Another attractive, on-trend aspect of Arrabina is that it is sourced sustainably from crop leftovers like straw, leaves and shells, as well as from “upcycled” spent grains diverted from the brewing industry. This is bound to appeal to the growing number of businesses embracing the circular economy model.
Anthropomorphism fuels uptake of prebiotics in pet food
Prebiotics play an important role in animal feed. The rise of poultry farming in Asia Pacific, particularly in India, China and Indonesia, is pushing the uptake of prebiotic fibres like mannan oligosaccharides (MOS), derived from brewer’s yeast (Saccharomyces cerevisiae). The addition of MOS is known to improve feed conversion efficiency and boost egg production in hens as well as growth in broiler chickens and turkeys.
Prebiotics are also becoming increasingly common in pet food, but there is a different reason behind this market trend. Pet owners believe that what is healthy for them, must also be good for their four-legged companions.
Anthropomorphism – the attribution of human characteristics, preferences, etc. to objects and animals – is a long-standing macro trend impacting the pet food sector. One manifestation of this is the addition of trendy “superfood” ingredients to pet food products for the purpose of product differentiation and adding value.
Prebiotics most certainly fall into this category, and there is a whole slew of recent launches attesting to this phenomenon.
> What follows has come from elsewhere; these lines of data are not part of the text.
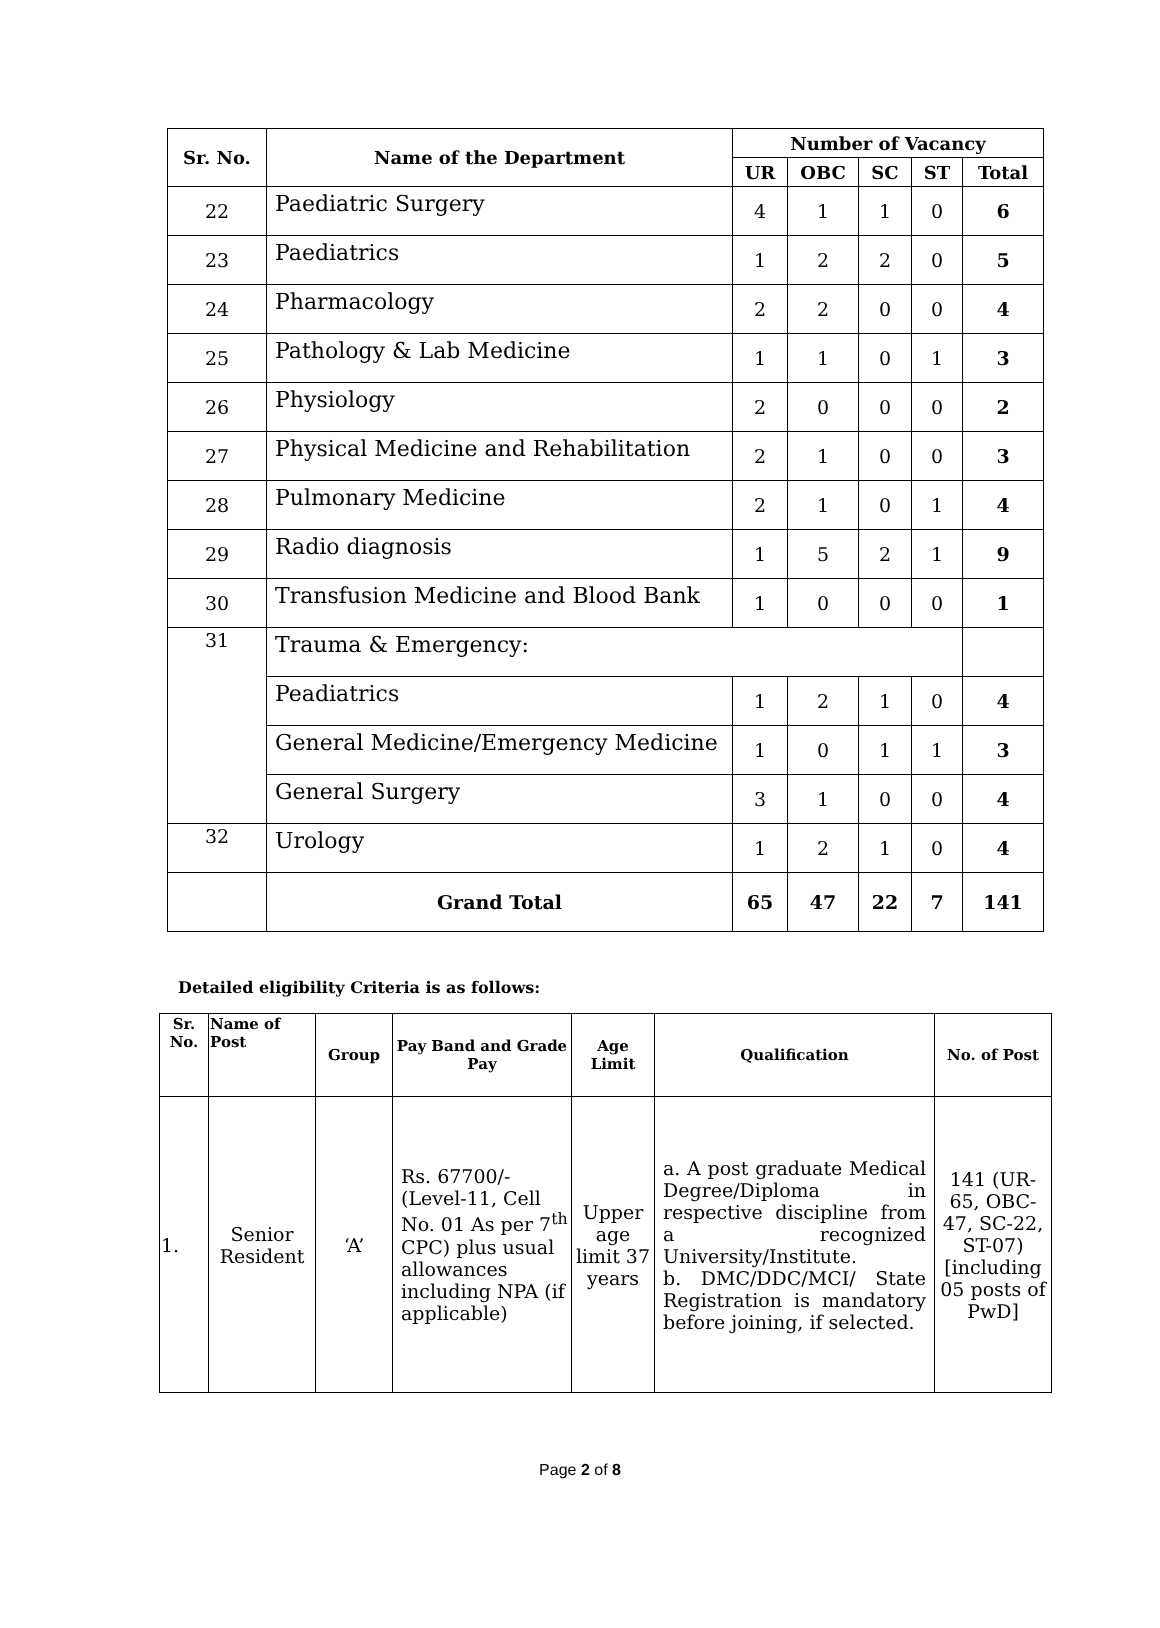| Sr. No. | Name of the Department | Number of Vacancy | | | | |
| --- | --- | --- | --- | --- | --- | --- |
| | | UR | OBC | SC | ST | Total |
| 22 | Paediatric Surgery | 4 | 1 | 1 | 0 | 6 |
| 23 | Paediatrics | 1 | 2 | 2 | 0 | 5 |
| 24 | Pharmacology | 2 | 2 | 0 | 0 | 4 |
| 25 | Pathology & Lab Medicine | 1 | 1 | 0 | 1 | 3 |
| 26 | Physiology | 2 | 0 | 0 | 0 | 2 |
| 27 | Physical Medicine and Rehabilitation | 2 | 1 | 0 | 0 | 3 |
| 28 | Pulmonary Medicine | 2 | 1 | 0 | 1 | 4 |
| 29 | Radio diagnosis | 1 | 5 | 2 | 1 | 9 |
| 30 | Transfusion Medicine and Blood Bank | 1 | 0 | 0 | 0 | 1 |
| 31 | Trauma & Emergency: | | | | | |
| | Peadiatrics | 1 | 2 | 1 | 0 | 4 |
| | General Medicine/Emergency Medicine | 1 | 0 | 1 | 1 | 3 |
| | General Surgery | 3 | 1 | 0 | 0 | 4 |
| 32 | Urology | 1 | 2 | 1 | 0 | 4 |
| | Grand Total | 65 | 47 | 22 | 7 | 141 |
Detailed eligibility Criteria is as follows:
| Sr. No. | Name of Post | Group | Pay Band and Grade Pay | Age Limit | Qualification | No. of Post |
| --- | --- | --- | --- | --- | --- | --- |
| 1. | Senior Resident | ‘A’ | Rs. 67700/- (Level-11, Cell No. 01 As per 7<sup>th</sup> CPC) plus usual allowances including NPA (if applicable) | Upper age limit 37 years | a. A post graduate Medical Degree/Diploma in respective discipline from a recognized University/Institute. b. DMC/DDC/MCI/ State Registration is mandatory before joining, if selected. | 141 (UR-65, OBC-47, SC-22, ST-07) [including 05 posts of PwD] |
Page 2 of 8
Minimo Yum Disney Pixar Soul Limited Edition Dry Cat Food, introduced by Malta Cleyton in Mexico in February 2021, contains both MOS and beta glucans for heart and digestive health. In the same month, For Life Digestive Health With Chicken Treats For Dogs, owned by Mars, was introduced in Australia. The product is formulated with beet pulp and promoted as containing “prebiotic fermentable fibre for the growth of friendly bacteria.”
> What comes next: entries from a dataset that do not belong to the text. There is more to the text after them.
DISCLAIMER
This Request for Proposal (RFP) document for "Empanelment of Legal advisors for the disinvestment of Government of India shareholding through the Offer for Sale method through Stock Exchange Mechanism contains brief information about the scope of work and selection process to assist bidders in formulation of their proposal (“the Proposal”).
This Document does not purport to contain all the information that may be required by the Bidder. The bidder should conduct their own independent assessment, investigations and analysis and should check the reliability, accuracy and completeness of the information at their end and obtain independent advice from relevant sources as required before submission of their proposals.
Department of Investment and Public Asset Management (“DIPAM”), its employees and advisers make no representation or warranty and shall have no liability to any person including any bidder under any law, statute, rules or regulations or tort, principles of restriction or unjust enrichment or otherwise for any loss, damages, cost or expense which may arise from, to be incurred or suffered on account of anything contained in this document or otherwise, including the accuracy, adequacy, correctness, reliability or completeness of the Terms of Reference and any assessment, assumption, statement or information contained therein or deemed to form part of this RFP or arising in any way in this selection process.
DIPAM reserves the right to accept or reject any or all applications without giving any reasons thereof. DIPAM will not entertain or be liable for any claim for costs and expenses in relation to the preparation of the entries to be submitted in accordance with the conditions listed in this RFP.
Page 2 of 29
- Prebiotics are no passing trend. As research into the human microbiome progresses, providing optimum nourishment to one’s resident beneficial bacteria will become a mainstream health objective for many. This will spell growing consumer engagement with and rising demand for prebiotics.
- Plant-derived prebiotic fibres will continue to benefit from the shift towards plant-based eating. In order to accommodate growing demand for plant ingredients, we expect to witness a diversification of the source materials used to extract prebiotic fibres, and not just in terms of functionality, but also taking into account environmental sustainability.
- The production of fructo oligosaccharides (FOS), which are very widely used prebiotics, from agricultural waste, for instance resulting from onion or pineapple cultivation, is going to become particularly attractive. Consumers are increasingly invested in the issue of waste reduction, which is set to drive this development.
- Lactose-derived GOS will not only remain relevant, but find increasing resonance with an adult audience in areas like immunity, mood regulation and cognitive functioning. Dairy products lend themselves particularly well as a vehicle for GOS, but they are by no means limited to this category. We expect to see functional foods and beverages containing GOS across the board.
- A lack of fiber in people’s diets, resulting in an increased risk for a multitude of chronic diseases, is going to remain a public health issue for a long time to come. This fact alone more than justifies the addition of prebiotics to food and beverage products, painting a promising future for market growth and the prebiotic industry as a whole.